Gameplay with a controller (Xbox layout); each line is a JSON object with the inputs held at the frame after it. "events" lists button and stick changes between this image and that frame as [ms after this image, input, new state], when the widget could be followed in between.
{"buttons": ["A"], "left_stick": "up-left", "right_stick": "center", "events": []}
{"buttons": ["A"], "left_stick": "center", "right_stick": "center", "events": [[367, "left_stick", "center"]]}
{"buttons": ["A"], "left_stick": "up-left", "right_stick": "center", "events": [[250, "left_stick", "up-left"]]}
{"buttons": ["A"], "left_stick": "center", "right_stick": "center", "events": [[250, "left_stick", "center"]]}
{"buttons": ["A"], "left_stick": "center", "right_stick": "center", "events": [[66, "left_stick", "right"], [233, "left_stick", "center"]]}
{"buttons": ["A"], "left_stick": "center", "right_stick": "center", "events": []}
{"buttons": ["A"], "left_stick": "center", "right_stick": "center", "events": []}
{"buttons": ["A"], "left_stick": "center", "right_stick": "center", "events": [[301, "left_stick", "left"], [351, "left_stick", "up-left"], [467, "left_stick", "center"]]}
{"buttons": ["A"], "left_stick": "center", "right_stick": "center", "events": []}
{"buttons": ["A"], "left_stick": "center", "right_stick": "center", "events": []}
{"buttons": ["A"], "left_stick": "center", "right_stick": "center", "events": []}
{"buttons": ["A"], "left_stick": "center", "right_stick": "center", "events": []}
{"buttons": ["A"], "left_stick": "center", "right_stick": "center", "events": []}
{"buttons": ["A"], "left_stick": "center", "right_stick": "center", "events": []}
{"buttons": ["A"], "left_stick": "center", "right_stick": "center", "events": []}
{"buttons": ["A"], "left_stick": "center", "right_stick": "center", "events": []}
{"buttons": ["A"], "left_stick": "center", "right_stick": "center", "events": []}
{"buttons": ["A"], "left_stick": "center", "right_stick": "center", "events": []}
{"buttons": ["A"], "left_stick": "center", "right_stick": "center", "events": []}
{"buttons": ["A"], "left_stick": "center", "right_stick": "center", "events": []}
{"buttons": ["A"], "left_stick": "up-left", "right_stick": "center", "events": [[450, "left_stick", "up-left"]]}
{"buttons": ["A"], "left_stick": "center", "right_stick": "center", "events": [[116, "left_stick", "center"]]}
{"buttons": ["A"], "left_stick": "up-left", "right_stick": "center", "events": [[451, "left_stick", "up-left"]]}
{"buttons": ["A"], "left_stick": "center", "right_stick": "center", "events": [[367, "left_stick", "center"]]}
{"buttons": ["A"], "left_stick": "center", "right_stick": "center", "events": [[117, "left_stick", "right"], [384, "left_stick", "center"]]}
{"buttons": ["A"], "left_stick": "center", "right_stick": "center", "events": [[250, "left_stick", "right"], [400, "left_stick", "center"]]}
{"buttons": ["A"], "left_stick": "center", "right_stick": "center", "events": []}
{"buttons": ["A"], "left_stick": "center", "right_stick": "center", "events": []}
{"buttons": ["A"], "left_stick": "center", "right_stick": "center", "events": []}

- [PROBLEM STATEMENT]: Reply by returning the full set of records above exactly.

- [RESPONSE TO THIS EXERCISE]:
Gameplay with a controller (Xbox layout); each line is a JSON object with the inputs held at the frame after it. "events" lists button and stick changes between this image and that frame as [ms after this image, input, new state], when the widget could be followed in between.
{"buttons": ["A"], "left_stick": "up-left", "right_stick": "center", "events": []}
{"buttons": ["A"], "left_stick": "center", "right_stick": "center", "events": [[367, "left_stick", "center"]]}
{"buttons": ["A"], "left_stick": "up-left", "right_stick": "center", "events": [[250, "left_stick", "up-left"]]}
{"buttons": ["A"], "left_stick": "center", "right_stick": "center", "events": [[250, "left_stick", "center"]]}
{"buttons": ["A"], "left_stick": "center", "right_stick": "center", "events": [[66, "left_stick", "right"], [233, "left_stick", "center"]]}
{"buttons": ["A"], "left_stick": "center", "right_stick": "center", "events": []}
{"buttons": ["A"], "left_stick": "center", "right_stick": "center", "events": []}
{"buttons": ["A"], "left_stick": "center", "right_stick": "center", "events": [[301, "left_stick", "left"], [351, "left_stick", "up-left"], [467, "left_stick", "center"]]}
{"buttons": ["A"], "left_stick": "center", "right_stick": "center", "events": []}
{"buttons": ["A"], "left_stick": "center", "right_stick": "center", "events": []}
{"buttons": ["A"], "left_stick": "center", "right_stick": "center", "events": []}
{"buttons": ["A"], "left_stick": "center", "right_stick": "center", "events": []}
{"buttons": ["A"], "left_stick": "center", "right_stick": "center", "events": []}
{"buttons": ["A"], "left_stick": "center", "right_stick": "center", "events": []}
{"buttons": ["A"], "left_stick": "center", "right_stick": "center", "events": []}
{"buttons": ["A"], "left_stick": "center", "right_stick": "center", "events": []}
{"buttons": ["A"], "left_stick": "center", "right_stick": "center", "events": []}
{"buttons": ["A"], "left_stick": "center", "right_stick": "center", "events": []}
{"buttons": ["A"], "left_stick": "center", "right_stick": "center", "events": []}
{"buttons": ["A"], "left_stick": "center", "right_stick": "center", "events": []}
{"buttons": ["A"], "left_stick": "up-left", "right_stick": "center", "events": [[450, "left_stick", "up-left"]]}
{"buttons": ["A"], "left_stick": "center", "right_stick": "center", "events": [[116, "left_stick", "center"]]}
{"buttons": ["A"], "left_stick": "up-left", "right_stick": "center", "events": [[451, "left_stick", "up-left"]]}
{"buttons": ["A"], "left_stick": "center", "right_stick": "center", "events": [[367, "left_stick", "center"]]}
{"buttons": ["A"], "left_stick": "center", "right_stick": "center", "events": [[117, "left_stick", "right"], [384, "left_stick", "center"]]}
{"buttons": ["A"], "left_stick": "center", "right_stick": "center", "events": [[250, "left_stick", "right"], [400, "left_stick", "center"]]}
{"buttons": ["A"], "left_stick": "center", "right_stick": "center", "events": []}
{"buttons": ["A"], "left_stick": "center", "right_stick": "center", "events": []}
{"buttons": ["A"], "left_stick": "center", "right_stick": "center", "events": []}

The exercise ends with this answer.